Exercise inputs:
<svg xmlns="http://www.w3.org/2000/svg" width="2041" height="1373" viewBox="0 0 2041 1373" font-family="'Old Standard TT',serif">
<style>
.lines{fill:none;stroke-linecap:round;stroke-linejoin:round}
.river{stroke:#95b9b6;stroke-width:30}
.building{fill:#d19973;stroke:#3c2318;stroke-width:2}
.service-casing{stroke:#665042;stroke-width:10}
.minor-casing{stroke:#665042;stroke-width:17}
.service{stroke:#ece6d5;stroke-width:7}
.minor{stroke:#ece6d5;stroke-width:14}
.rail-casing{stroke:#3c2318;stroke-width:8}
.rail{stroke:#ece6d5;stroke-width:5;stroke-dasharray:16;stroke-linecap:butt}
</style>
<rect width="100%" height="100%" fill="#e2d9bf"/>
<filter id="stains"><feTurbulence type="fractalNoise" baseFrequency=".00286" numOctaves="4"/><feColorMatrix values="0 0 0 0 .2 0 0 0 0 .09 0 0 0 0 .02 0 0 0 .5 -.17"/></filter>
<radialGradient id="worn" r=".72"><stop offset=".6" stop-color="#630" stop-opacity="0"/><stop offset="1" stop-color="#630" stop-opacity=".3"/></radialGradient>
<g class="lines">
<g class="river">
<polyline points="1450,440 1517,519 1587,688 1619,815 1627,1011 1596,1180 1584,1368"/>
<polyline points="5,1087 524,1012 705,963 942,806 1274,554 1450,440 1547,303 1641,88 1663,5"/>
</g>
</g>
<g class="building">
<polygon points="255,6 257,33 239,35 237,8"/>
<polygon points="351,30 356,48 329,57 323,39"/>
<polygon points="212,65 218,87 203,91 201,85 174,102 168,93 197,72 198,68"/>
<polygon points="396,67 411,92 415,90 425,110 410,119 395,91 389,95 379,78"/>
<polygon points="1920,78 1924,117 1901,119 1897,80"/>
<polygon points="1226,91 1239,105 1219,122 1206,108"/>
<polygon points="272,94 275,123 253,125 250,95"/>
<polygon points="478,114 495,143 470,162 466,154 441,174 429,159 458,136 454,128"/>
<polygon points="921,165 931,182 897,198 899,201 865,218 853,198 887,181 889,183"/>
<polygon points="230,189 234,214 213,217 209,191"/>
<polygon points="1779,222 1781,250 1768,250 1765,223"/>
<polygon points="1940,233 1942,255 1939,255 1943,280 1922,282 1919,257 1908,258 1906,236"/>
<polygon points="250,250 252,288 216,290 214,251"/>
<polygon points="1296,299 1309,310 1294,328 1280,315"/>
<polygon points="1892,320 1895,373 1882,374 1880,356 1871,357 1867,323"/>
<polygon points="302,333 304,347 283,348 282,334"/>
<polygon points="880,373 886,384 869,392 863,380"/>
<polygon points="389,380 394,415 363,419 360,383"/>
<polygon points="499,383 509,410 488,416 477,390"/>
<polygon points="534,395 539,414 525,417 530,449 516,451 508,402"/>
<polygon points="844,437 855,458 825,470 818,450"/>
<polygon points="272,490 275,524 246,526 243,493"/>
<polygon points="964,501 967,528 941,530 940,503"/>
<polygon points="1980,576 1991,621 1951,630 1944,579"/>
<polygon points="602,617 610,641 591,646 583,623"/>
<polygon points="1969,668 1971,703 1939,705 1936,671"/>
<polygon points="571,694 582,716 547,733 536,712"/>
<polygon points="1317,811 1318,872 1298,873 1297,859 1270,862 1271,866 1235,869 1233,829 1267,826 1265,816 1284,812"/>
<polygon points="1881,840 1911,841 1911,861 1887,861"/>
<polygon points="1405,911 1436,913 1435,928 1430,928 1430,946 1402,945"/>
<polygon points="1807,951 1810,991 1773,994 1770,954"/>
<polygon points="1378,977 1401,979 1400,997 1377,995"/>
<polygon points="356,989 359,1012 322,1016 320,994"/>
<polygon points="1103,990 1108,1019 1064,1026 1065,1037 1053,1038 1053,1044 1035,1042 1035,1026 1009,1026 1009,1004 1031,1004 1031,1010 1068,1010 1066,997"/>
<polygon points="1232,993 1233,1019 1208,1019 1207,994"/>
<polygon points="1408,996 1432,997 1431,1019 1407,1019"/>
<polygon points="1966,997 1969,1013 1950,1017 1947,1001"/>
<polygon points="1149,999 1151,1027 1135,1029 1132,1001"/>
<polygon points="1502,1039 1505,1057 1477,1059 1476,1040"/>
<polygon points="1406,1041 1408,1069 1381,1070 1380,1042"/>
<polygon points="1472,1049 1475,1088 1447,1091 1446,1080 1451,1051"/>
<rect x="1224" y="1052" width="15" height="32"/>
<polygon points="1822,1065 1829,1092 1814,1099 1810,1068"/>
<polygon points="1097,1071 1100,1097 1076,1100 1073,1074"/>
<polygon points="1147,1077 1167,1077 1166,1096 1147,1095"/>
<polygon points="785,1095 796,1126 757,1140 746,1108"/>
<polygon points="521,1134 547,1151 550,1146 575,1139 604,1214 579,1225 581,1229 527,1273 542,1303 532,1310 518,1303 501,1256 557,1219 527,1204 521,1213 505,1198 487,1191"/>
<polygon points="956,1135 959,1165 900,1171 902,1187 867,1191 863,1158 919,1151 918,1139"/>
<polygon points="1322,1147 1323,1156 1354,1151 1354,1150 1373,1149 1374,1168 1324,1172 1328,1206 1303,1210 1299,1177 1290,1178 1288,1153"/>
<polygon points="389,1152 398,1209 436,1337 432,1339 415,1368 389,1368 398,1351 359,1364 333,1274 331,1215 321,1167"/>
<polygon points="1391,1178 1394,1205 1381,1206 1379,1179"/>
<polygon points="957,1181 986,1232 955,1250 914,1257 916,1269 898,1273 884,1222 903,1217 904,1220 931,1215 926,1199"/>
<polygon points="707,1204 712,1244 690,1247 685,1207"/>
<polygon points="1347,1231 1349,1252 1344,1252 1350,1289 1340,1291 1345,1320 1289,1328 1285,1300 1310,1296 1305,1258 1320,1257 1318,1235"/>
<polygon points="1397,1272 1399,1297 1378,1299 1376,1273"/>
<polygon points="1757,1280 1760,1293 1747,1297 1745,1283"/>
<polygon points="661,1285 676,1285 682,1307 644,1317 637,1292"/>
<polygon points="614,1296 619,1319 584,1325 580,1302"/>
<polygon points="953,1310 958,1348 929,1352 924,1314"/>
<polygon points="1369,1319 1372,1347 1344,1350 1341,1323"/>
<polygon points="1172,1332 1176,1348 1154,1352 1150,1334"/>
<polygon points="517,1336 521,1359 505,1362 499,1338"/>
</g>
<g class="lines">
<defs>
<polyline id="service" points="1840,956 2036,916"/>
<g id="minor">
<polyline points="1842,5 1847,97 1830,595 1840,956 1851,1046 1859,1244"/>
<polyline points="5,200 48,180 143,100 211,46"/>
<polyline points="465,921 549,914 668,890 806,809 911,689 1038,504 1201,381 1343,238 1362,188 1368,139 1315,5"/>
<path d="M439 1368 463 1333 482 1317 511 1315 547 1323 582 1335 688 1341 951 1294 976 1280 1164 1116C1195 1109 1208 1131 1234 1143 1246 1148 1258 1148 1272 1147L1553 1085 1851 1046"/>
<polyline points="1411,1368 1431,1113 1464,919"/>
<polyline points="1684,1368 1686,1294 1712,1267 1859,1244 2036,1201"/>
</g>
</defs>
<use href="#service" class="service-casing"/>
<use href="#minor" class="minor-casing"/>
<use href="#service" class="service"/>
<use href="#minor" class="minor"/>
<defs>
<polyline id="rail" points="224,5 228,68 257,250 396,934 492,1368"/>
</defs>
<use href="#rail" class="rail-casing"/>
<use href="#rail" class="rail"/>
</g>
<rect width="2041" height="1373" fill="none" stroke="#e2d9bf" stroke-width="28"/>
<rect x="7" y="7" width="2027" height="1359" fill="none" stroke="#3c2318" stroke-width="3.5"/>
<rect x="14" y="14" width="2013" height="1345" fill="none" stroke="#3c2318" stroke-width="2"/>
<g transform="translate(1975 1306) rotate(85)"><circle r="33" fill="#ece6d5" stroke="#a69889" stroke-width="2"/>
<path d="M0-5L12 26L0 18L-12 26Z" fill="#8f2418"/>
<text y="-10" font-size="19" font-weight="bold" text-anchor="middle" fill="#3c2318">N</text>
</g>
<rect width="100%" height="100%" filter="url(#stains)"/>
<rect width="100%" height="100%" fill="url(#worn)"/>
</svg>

Assignment: Lines that contain the string "linecap" should be copied from the material above.

Problem solution:
.lines{fill:none;stroke-linecap:round;stroke-linejoin:round}
.rail{stroke:#ece6d5;stroke-width:5;stroke-dasharray:16;stroke-linecap:butt}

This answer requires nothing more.